Drones playing bigger role in Japanese crop management

Drones are finding increasing use in Japanese agriculture as farmers start to use the unmanned aerial vehicles for crop inspection and other purposes.

Drones “are effective in promoting data-based agriculture and reducing agricultural work” at a time when many aged farmers are struggling to find successors, says an official at the farm ministry’s Technology Policy Office.

In Japan, it is necessary for unmanned helicopters that spray pesticide, fertilizer or seeds to be registered with a special organization.

Registration became necessary for drones in 2015. As of January, 673 drones had been registered, up about three times since last March.

Pesticide drones use 8- to 10-liter tanks. One hectare of rice paddies requires about 10 liters of pesticide. While it usually takes hours for a farmer to treat a hectare of paddies, a drone can do the job in about 10 minutes.

Unlike conventional unmanned agricultural helicopters, drones can make sharp turns and do not generate strong winds, which can damage leafy vegetables.
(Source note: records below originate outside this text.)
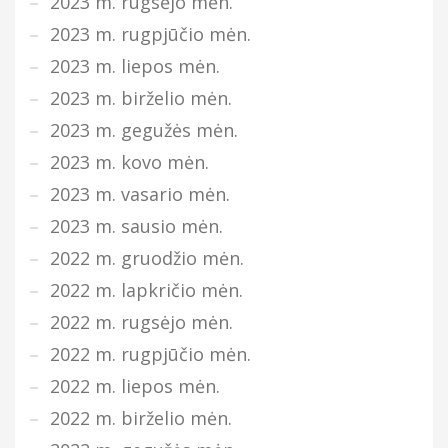
2023 m. rugsėjo mėn.
2023 m. rugpjūčio mėn.
2023 m. liepos mėn.
2023 m. birželio mėn.
2023 m. gegužės mėn.
2023 m. kovo mėn.
2023 m. vasario mėn.
2023 m. sausio mėn.
2022 m. gruodžio mėn.
2022 m. lapkričio mėn.
2022 m. rugsėjo mėn.
2022 m. rugpjūčio mėn.
2022 m. liepos mėn.
2022 m. birželio mėn.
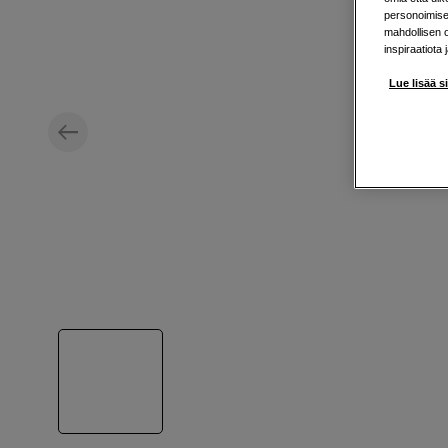
personoimisek
mahdollisen 
inspiraatiota 
Lue lisää s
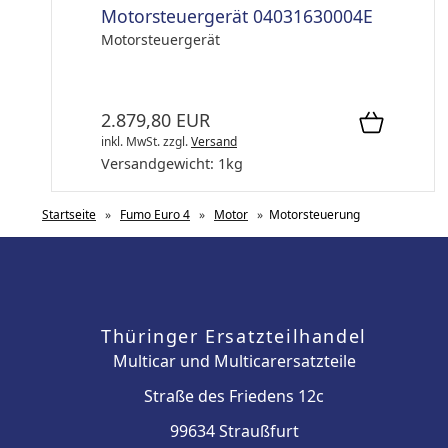
Motorsteuergerät 04031630004E
Motorsteuergerät
2.879,80 EUR
inkl. MwSt.
zzgl.
Versand
Versandgewicht:
1
kg
Startseite
»
Fumo Euro 4
»
Motor
»
Motorsteuerung
Thüringer Ersatzteilhandel
Multicar und Multicarersatzteile
Straße des Friedens 12c
99634 Straußfurt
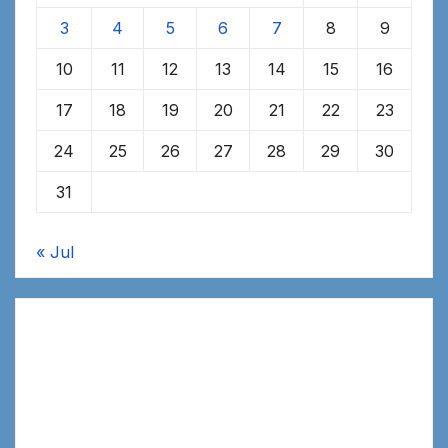
3
4
5
6
7
8
9
10
11
12
13
14
15
16
17
18
19
20
21
22
23
24
25
26
27
28
29
30
31
« Jul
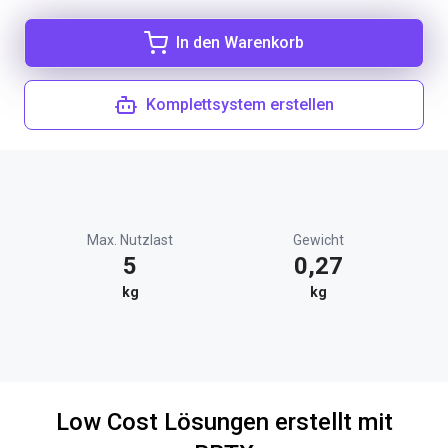
In den Warenkorb
Komplettsystem erstellen
Max. Nutzlast
Gewicht
5
0,27
kg
kg
Low Cost Lösungen erstellt mit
They also cost around ¥2 million, which is far more affordable than unmanned helicopters.

Video cameras on the drones can be used to check the progress of crops. Computer analysis of the images can tell farmers where growth is slow and provide other valuable information.

Based on such analyses, farmers can change the amounts of fertilizer or make other adjustments to improve quality and shore up yields.

Researchers are also trying to establish a method to use drones effectively to reduce damage caused by birds and animals. This is done by flyig drones at night, when deer and boars are active. The UAVs capture images on the ground using special cameras, and the data help researchers find ways to catch them.

Drones are also proving useful in examining damage to irrigation channels and other farm facilities caused by typhoons and other natural disasters.